Ashton Kutcher may be good business for ‘Two and a Half Men’
Charlie Sheen wasted little time letting the world know what he thinks of Ashton Kutcher replacing him on “Two and a Half Men.”
“Enjoy the show, America,” Sheen told the website TMZ on Friday, when CBS and Warner Bros. confirmed earlier reports that Kutcher would join TV’s No. 1 comedy. The ousted star added sarcastically that his bosses could “enjoy a 2.0 rating in the [adults ages 18 to 49] demo every Monday” — or less than what episodes with Sheen have done in repeats.
Whether Sheen’s prediction proves accurate, with Kutcher on board CBS has helped steady its future after months of high-wire jockeying over “Men.” Earlier this year, Warners dumped Sheen after the hard-partying star was forced to enter a lengthy drug rehab and publicly excoriated his bosses. Executives clinched the Kutcher deal — which came right after reports of an unsuccessful dalliance with British star Hugh Grant — with only days to spare: CBS is due to unveil its fall schedule to advertisers in New York on Wednesday.

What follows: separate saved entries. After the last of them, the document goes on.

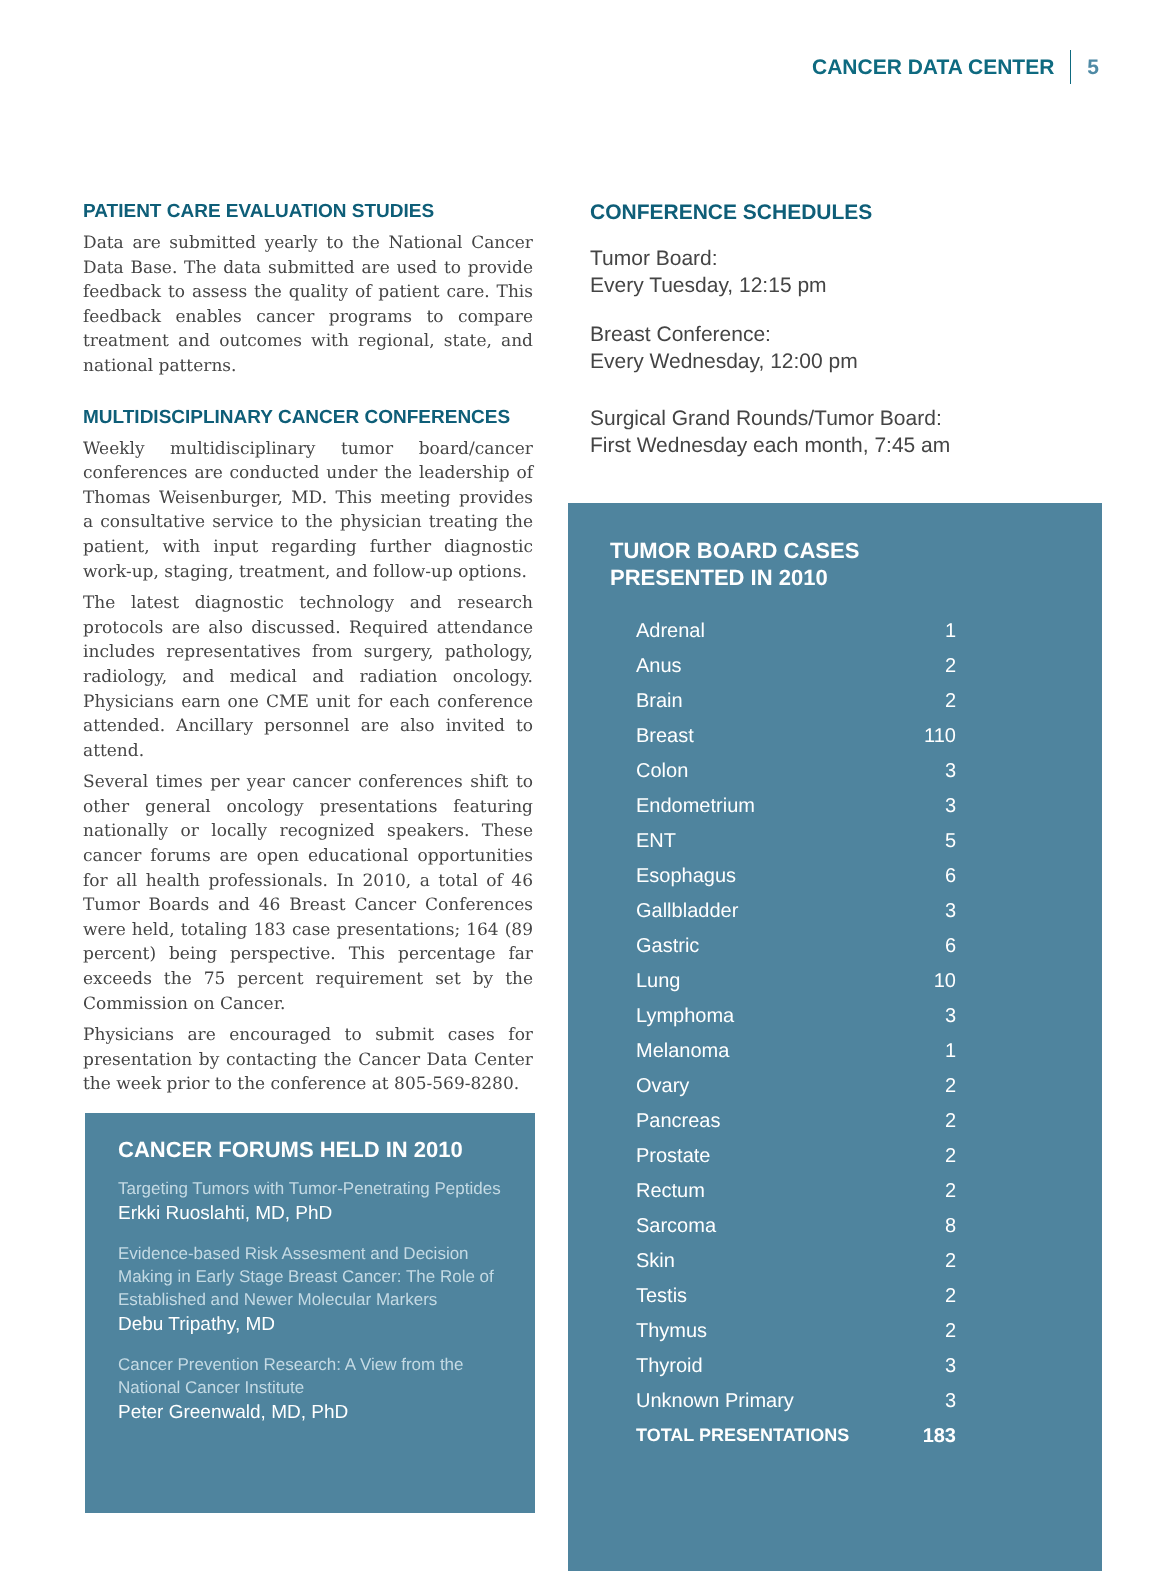CANCER DATA CENTER 5
PATIENT CARE EVALUATION STUDIES
Data are submitted yearly to the National Cancer Data Base. The data submitted are used to provide feedback to assess the quality of patient care. This feedback enables cancer programs to compare treatment and outcomes with regional, state, and national patterns.
MULTIDISCIPLINARY CANCER CONFERENCES
Weekly multidisciplinary tumor board/cancer conferences are conducted under the leadership of Thomas Weisenburger, MD. This meeting provides a consultative service to the physician treating the patient, with input regarding further diagnostic work-up, staging, treatment, and follow-up options.
The latest diagnostic technology and research protocols are also discussed. Required attendance includes representatives from surgery, pathology, radiology, and medical and radiation oncology. Physicians earn one CME unit for each conference attended. Ancillary personnel are also invited to attend.
Several times per year cancer conferences shift to other general oncology presentations featuring nationally or locally recognized speakers. These cancer forums are open educational opportunities for all health professionals. In 2010, a total of 46 Tumor Boards and 46 Breast Cancer Conferences were held, totaling 183 case presentations; 164 (89 percent) being perspective. This percentage far exceeds the 75 percent requirement set by the Commission on Cancer.
Physicians are encouraged to submit cases for presentation by contacting the Cancer Data Center the week prior to the conference at 805-569-8280.
CONFERENCE SCHEDULES
Tumor Board:
Every Tuesday, 12:15 pm
Breast Conference:
Every Wednesday, 12:00 pm
Surgical Grand Rounds/Tumor Board:
First Wednesday each month, 7:45 am
CANCER FORUMS HELD IN 2010
Targeting Tumors with Tumor-Penetrating Peptides
Erkki Ruoslahti, MD, PhD
Evidence-based Risk Assesment and Decision Making in Early Stage Breast Cancer: The Role of Established and Newer Molecular Markers
Debu Tripathy, MD
Cancer Prevention Research: A View from the National Cancer Institute
Peter Greenwald, MD, PhD
TUMOR BOARD CASES
PRESENTED IN 2010
| Adrenal | 1 |
| Anus | 2 |
| Brain | 2 |
| Breast | 110 |
| Colon | 3 |
| Endometrium | 3 |
| ENT | 5 |
| Esophagus | 6 |
| Gallbladder | 3 |
| Gastric | 6 |
| Lung | 10 |
| Lymphoma | 3 |
| Melanoma | 1 |
| Ovary | 2 |
| Pancreas | 2 |
| Prostate | 2 |
| Rectum | 2 |
| Sarcoma | 8 |
| Skin | 2 |
| Testis | 2 |
| Thymus | 2 |
| Thyroid | 3 |
| Unknown Primary | 3 |
| TOTAL PRESENTATIONS | 183 |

At 33, Kutcher is more than a decade younger than Sheen and, in one measure of his appeal among young people, has more than 6.6 million Twitter followers, or about twice as many as Sheen. He retains a fan base from his eight years playing the good-looking, dimwitted Michael on Fox’s sitcom “That ‘70s Show” and has been an active producer (“Punk’d”). But his film track record has been mixed, with stoner comedies such as “Dude, Where’s My Car?” evolving into an effort to remold himself as a romantic-comedy leading man.
“It will not be easy because of the popularity of Charlie Sheen over the past eight years,” said Brad Adgate of ad firm Horizon Media. “Ashton Kutcher has never headlined a TV show before and these are big shoes to fill.”
CBS provided few details about how “Men” will be reconfigured, other than that Kutcher will be costarring alongside Jon Cryer, who plays the uptight Alan, and Angus T. Jones, who plays Alan’s teenage son. It’s unclear how the producers will explain the absence of Charlie Harper (Sheen), who was Alan’s wisecracking playboy brother on the show, or exactly what relationship Kutcher’s character will have to the others.
CBS did confirm that it ordered a full season of the sitcom, and that it will likely be scheduled in its customary 9 p.m. Monday time slot. Through representatives, CBS and Warners declined to elaborate beyond their prepared statements.
Kutcher sounded a note of guileless exuberance that was at odds with Sheen’s aggrieved irony. “I can’t replace Charlie Sheen,” Kutcher said in the statement, “but I’m going to work my ass off to entertain the hell out of people!”
Most TV veterans expect the ninth-season premiere of “Men” to deliver huge ratings, with fans and curiosity-seekers turning out. What happens after that, though, is what really matters.
Hit TV comedies that lose their stars have had mixed results. After John Ritter died at the start of Season 2 of ABC’s “8 Simple Rules for Dating My Teenage Daughter,” the series staggered through a difficult season and a half before cancellation. But Sheen himself successfully replaced Michael J. Fox on “Spin City.” “Cheers” also thrived through some major cast changes — including the exit of Shelley Long and the arrival of Kirstie Alley — although as an ensemble sitcom it was less dependent on one performer.
No matter how “Men” performs, however, it’s clear that Kutcher and his new bosses need each other right now. One early report pegged the star’s salary at $1 million per episode, or slightly below what Sheen was reportedly making. But one agent not involved in the deal said the true amount was likely half that or less, given the career challenges Kutcher has faced lately, including the short-lived “Game Show in My Head” on CBS.
Kutcher’s representatives at CAA did not return a call and email seeking comment.
To stay America’s most-watched network, CBS needs to regain its footing on Monday nights. The network has paid dearly for the Sheen escapades: Earlier this week, another “Men” repeat helped drive down ratings for other Monday comedies to record lows.
“Men” might be even more important for Warners, which produces and owns the rights to the show. Reruns air in syndication on 198 stations nationwide.
“It’s been the most successful sitcom in recent syndication,” said Bill Carroll of the New York firm Katz Media, which represents and advises local TV stations. “It continues to be No. 1 among syndicated sitcoms in every rating period since it’s been on the air.”
If the studio had not found a replacement for Sheen, the first, seven-year-long round of syndication would have ended in December 2013 — months before planned — and the studio would likely have lost tens of millions of dollars in license-fee income and bartered advertising sales.
All that probably made a Kutcher deal sound good to executives — no matter what Sheen and other critics might say.
“It’s worth a shot to try,” Adgate said. “It will be easy to see if it’s working relatively quickly.”